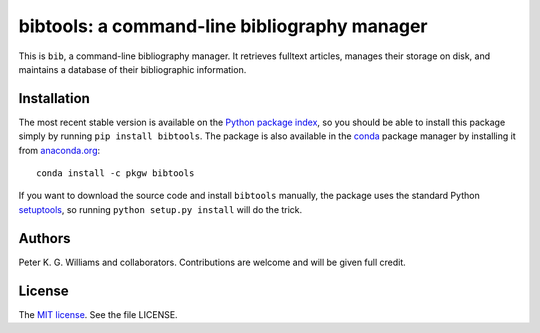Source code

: *********************************************
bibtools: a command-line bibliography manager
*********************************************

This is ``bib``, a command-line bibliography manager. It retrieves fulltext
articles, manages their storage on disk, and maintains a database of their
bibliographic information.


============
Installation
============

The most recent stable version is available on the `Python package index`_, so
you should be able to install this package simply by running ``pip install
bibtools``. The package is also available in the `conda`_ package manager by
installing it from `anaconda.org`_::

  conda install -c pkgw bibtools

If you want to download the source code and install ``bibtools`` manually, the
package uses the standard Python `setuptools`_, so running ``python setup.py
install`` will do the trick.

.. _Python package index: https://pypi.python.org/pypi/bibtools/
.. _conda: http://conda.pydata.org/docs/
.. _anaconda.org: https://anaconda.org/pkgw/bibtools
.. _setuptools: https://pypi.python.org/pypi/setuptools


=======
Authors
=======

Peter K. G. Williams and collaborators. Contributions are welcome and will be
given full credit.


=======
License
=======

The `MIT license`_. See the file LICENSE.

.. _MIT license: http://opensource.org/licenses/MIT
++++
▶ Exercise requirements:
Line by line, return the listing above exactly, dropping every picture.

▶ Solution for this task:
Source code

: *********************************************
bibtools: a command-line bibliography manager
*********************************************

This is ``bib``, a command-line bibliography manager. It retrieves fulltext
articles, manages their storage on disk, and maintains a database of their
bibliographic information.


============
Installation
============

The most recent stable version is available on the `Python package index`_, so
you should be able to install this package simply by running ``pip install
bibtools``. The package is also available in the `conda`_ package manager by
installing it from `anaconda.org`_::

  conda install -c pkgw bibtools

If you want to download the source code and install ``bibtools`` manually, the
package uses the standard Python `setuptools`_, so running ``python setup.py
install`` will do the trick.

.. _Python package index: https://pypi.python.org/pypi/bibtools/
.. _conda: http://conda.pydata.org/docs/
.. _anaconda.org: https://anaconda.org/pkgw/bibtools
.. _setuptools: https://pypi.python.org/pypi/setuptools


=======
Authors
=======

Peter K. G. Williams and collaborators. Contributions are welcome and will be
given full credit.


=======
License
=======

The `MIT license`_. See the file LICENSE.

.. _MIT license: http://opensource.org/licenses/MIT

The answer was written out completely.